Net sales increased 9 percent year-over-year, according to Amazon just released Q4 2022 earnings, which beats the company’s expectations, last quarter indicated that annual growth would be between 2 and 8 percent. That said, it was the least profitable Q4 ever; the company earned $0.3 billion this quarter, a sharp drop from $14.3 billion a year earlier.

And for the full year, the company posted a net loss of $2.7 billion, its first since 2014, reversing a trend of rising full-year profits and booming growth amid the pandemic. Significantly defaulted: Amazon recorded a $12.7 billion pre-tax valuation loss in 2022 due to its investment in EV company Rivian.

One area that underperformed last year was the company’s international business, where net sales fell 8 percent year-over-year in FY2022 after growing 22 percent in FY2021. The company’s other three main business segments, including the lucrative AWS business, grew less than the year before.

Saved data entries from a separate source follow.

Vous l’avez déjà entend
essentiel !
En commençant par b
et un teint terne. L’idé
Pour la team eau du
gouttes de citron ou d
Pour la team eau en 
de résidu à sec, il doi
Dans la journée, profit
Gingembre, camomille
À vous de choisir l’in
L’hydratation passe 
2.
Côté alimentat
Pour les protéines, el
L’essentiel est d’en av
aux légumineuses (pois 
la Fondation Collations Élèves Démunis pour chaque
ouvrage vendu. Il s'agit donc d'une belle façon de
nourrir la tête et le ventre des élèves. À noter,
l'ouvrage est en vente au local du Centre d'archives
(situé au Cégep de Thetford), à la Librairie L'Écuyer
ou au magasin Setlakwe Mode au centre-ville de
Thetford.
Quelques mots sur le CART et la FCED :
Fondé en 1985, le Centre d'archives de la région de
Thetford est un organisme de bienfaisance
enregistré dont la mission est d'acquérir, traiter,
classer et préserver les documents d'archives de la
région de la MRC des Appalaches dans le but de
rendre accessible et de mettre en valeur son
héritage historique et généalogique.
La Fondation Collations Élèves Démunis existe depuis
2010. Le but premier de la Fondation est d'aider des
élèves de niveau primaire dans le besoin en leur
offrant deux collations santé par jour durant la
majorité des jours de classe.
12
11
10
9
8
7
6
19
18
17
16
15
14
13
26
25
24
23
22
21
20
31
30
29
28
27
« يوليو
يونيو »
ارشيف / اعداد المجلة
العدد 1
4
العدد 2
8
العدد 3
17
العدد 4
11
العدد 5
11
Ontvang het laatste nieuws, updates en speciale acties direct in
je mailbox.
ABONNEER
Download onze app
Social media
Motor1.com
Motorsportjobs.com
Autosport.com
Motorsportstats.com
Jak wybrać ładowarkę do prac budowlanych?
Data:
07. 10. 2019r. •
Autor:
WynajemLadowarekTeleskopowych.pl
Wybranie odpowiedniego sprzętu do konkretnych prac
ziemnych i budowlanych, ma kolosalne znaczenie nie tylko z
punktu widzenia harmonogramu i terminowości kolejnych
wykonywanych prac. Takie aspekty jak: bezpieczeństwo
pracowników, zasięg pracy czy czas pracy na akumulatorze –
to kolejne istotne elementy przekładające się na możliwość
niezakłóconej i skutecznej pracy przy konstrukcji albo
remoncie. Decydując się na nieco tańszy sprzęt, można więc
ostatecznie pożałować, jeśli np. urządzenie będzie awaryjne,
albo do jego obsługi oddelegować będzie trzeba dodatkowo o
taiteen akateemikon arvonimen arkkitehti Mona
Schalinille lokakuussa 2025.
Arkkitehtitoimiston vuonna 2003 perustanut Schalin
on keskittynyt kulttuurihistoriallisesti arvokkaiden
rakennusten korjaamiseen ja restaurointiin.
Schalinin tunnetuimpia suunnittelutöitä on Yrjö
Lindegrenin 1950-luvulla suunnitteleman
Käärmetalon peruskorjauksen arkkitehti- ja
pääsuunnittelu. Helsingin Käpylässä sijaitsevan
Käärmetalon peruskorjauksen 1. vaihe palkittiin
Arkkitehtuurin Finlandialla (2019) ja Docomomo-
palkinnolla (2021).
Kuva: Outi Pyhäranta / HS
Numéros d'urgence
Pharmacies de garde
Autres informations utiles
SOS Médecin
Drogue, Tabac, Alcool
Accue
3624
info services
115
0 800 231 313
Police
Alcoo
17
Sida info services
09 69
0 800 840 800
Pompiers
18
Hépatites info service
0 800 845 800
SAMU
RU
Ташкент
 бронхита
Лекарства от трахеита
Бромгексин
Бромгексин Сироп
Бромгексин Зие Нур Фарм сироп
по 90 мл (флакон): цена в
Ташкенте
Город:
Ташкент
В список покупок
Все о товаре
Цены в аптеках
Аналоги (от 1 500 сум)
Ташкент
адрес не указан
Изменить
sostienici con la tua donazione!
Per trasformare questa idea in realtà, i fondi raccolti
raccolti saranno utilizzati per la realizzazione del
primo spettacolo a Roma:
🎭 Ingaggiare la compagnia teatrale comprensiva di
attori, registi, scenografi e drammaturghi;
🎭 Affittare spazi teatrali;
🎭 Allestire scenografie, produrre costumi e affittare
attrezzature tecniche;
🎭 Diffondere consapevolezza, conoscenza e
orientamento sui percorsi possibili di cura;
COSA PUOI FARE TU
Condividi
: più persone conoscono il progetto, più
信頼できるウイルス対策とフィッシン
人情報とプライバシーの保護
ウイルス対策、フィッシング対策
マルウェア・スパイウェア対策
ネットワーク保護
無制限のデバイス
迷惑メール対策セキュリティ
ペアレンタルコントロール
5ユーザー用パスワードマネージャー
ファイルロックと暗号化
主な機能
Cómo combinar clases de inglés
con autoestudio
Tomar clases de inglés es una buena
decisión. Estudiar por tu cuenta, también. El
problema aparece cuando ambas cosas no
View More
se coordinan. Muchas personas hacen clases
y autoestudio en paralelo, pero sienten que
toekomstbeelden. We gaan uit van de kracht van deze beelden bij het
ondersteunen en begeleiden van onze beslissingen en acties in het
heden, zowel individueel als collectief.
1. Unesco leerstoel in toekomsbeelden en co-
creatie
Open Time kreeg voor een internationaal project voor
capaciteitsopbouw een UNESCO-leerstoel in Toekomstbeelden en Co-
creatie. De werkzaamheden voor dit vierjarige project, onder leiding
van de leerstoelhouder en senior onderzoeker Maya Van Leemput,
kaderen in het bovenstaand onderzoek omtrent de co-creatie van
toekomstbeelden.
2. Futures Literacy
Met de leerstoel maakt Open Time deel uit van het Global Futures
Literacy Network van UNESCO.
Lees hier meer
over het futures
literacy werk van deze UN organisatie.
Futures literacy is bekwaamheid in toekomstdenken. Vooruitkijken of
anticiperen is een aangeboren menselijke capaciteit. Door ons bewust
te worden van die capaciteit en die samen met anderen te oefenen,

In early January (which is outside of the quarter being discussed today), he continued, saying the company planned to cut “just over” 18,000 jobs. The “majority” of the layoffs hit the Amazon Stores and People, Experience and Technology organizations, and CNBC reported that staffers in robotics, Zappos, payments, Prime Air and more were affected.

Last quarter, Jassy also said the company was working on a “series of initiatives” that would “create a stronger cost structure for the company going forward” and reduced costs in its store fulfillment network. On Thursday, Jassy said Amazon is “encouraged” by the progress it’s making to lower its “cost to operate in the operational part of our Stores business.”